Über die Literaturrecherche hinaus, wurde zur Datengewinnung die Methode des problemzentrierten, leitfadengestützten Interviews gewählt und mit acht Personen aus der ehemaligen Sowjetunion (heute Russland und Ukraine) durchgeführt (s. Abschnitt 5.1 und 5.2). Auf diese Weise konnten Informationen aus erster Hand über die sozialen Funktionsmechanismen von Blat generiert werden. Die Auswertung der transkribierten Gespräche erfolgte nach der qualitativen Inhaltsanalyse nach Mayring (vgl.

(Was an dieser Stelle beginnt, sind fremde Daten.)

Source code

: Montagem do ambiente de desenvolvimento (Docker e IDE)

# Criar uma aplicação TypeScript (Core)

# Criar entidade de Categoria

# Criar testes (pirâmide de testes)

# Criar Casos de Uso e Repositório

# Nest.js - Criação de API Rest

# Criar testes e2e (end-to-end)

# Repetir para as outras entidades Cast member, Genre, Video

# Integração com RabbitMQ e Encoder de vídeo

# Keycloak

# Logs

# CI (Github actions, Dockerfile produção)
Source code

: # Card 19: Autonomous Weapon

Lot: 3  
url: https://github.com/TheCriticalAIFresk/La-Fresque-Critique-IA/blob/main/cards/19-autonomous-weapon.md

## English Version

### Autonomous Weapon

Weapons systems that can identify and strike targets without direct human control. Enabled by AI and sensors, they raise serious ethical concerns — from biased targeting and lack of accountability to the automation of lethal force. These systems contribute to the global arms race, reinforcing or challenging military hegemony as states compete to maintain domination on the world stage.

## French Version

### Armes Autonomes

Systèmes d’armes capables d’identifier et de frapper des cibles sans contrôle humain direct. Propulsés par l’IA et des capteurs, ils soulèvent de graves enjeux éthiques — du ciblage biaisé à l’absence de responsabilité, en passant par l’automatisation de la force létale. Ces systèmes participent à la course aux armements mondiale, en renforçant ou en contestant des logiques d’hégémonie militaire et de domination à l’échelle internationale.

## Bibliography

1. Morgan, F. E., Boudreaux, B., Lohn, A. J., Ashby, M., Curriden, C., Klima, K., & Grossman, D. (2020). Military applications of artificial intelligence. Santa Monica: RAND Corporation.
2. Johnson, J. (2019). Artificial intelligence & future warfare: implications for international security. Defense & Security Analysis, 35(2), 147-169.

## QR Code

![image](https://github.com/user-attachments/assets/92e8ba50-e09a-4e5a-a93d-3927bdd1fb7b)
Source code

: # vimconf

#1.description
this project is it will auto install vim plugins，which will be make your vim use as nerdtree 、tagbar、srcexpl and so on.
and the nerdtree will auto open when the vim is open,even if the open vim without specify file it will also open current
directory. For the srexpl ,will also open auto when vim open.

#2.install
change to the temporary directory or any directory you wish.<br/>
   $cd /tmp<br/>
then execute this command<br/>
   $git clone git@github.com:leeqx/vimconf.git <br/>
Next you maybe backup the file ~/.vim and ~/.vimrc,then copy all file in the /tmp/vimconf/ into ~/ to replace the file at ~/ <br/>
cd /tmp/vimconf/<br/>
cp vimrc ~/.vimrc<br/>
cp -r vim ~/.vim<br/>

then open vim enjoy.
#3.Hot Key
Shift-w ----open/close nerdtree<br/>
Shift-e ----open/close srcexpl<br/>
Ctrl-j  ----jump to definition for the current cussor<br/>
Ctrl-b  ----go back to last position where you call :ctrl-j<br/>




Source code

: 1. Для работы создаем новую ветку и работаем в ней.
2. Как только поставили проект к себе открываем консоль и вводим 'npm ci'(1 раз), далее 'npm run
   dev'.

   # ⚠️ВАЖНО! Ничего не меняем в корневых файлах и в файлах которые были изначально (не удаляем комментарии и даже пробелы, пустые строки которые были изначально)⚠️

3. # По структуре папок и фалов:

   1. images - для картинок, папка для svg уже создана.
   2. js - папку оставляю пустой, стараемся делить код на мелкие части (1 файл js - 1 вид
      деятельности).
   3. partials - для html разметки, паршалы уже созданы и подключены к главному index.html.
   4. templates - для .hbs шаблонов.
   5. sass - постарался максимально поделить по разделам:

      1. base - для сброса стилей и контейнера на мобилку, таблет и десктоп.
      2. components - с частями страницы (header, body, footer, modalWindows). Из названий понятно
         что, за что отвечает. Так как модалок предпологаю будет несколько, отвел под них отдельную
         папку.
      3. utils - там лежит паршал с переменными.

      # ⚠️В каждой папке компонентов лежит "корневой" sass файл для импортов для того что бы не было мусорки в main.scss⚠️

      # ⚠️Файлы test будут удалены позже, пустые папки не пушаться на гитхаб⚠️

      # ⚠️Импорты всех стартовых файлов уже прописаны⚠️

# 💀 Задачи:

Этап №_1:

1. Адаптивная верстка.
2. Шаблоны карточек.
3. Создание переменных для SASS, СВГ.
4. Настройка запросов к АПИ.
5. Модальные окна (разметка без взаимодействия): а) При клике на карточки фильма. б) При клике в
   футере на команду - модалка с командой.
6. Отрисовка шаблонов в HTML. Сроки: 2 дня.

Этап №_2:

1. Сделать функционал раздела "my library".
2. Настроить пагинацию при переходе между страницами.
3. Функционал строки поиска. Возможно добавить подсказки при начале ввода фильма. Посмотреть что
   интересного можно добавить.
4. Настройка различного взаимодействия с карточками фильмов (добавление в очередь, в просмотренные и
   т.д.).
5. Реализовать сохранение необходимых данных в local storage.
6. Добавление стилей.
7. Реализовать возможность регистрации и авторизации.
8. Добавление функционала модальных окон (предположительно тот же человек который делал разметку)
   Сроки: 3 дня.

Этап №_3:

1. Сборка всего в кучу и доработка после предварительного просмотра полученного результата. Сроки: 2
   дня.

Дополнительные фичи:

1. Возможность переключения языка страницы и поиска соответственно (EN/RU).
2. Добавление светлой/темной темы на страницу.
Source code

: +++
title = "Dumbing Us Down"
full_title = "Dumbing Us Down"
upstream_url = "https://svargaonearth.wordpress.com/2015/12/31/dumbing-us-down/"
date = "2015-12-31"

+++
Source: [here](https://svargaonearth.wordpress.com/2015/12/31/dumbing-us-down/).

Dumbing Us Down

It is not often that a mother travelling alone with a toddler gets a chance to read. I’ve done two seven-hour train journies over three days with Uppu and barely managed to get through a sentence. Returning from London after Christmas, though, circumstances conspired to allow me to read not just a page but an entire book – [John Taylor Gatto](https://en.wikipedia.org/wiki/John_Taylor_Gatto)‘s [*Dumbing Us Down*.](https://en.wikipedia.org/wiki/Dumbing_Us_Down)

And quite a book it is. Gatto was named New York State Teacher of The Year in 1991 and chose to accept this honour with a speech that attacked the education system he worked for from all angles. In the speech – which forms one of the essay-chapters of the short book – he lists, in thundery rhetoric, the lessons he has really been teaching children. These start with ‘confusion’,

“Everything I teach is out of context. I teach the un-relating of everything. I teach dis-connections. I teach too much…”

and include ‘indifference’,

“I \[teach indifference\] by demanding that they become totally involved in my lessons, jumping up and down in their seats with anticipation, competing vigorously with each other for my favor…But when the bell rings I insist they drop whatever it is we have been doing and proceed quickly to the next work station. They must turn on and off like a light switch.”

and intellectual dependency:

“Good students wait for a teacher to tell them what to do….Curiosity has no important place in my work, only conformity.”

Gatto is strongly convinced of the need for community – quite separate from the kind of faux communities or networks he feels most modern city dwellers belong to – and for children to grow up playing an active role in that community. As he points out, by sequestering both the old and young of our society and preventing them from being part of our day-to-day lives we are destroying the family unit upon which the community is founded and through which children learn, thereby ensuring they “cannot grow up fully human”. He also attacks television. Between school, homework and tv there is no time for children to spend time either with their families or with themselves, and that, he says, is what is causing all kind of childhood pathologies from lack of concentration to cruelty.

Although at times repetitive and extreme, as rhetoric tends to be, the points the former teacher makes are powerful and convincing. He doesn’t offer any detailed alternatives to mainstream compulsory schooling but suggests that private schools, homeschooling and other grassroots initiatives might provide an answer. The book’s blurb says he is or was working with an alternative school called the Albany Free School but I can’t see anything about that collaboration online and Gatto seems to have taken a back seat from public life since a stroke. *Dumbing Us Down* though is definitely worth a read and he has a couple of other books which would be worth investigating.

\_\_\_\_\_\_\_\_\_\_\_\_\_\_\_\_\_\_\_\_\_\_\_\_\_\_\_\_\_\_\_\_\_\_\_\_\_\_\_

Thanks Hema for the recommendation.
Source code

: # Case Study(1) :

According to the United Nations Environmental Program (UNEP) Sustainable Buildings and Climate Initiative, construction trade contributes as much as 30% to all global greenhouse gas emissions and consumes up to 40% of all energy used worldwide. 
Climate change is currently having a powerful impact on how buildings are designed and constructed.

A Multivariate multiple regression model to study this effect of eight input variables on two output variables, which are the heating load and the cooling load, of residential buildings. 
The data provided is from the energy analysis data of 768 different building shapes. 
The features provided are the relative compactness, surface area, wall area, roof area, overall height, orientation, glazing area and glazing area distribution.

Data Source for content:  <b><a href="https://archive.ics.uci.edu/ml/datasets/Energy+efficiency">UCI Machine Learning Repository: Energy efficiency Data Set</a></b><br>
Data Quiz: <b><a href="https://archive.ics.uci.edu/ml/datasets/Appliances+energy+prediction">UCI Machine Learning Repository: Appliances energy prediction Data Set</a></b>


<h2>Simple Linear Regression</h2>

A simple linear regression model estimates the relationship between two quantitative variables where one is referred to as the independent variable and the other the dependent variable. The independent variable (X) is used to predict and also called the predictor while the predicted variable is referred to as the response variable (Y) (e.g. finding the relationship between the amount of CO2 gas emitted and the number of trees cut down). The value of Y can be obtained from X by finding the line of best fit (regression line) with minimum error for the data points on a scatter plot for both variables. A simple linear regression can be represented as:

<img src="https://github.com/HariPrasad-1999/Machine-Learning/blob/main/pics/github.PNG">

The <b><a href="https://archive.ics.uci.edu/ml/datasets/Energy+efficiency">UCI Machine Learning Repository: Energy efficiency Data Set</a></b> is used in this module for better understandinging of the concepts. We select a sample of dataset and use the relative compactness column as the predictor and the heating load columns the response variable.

Mayring 1996, 2003), welche unter Verwendung von themenspezifisch erörterten Kategorien eine systematisierte Analyse des zugrundeliegenden Materials ermöglichte. Im Unterkapitel 5.3 werden die Methode sowie die erarbeiteten Kategorien behandelt, anhand welcher die einzelnen Interviews im Abschnitt 5.4 analysiert wurden.

Im sechsten Kapitel werden die Ergebnisse der Analyse noch einmal aufgegriffen und anhand der definierten Kategorien mit den vorab vorgestellten sozialen Konzepten verglichen (s. Abschnitt 6.1 bis 6.7).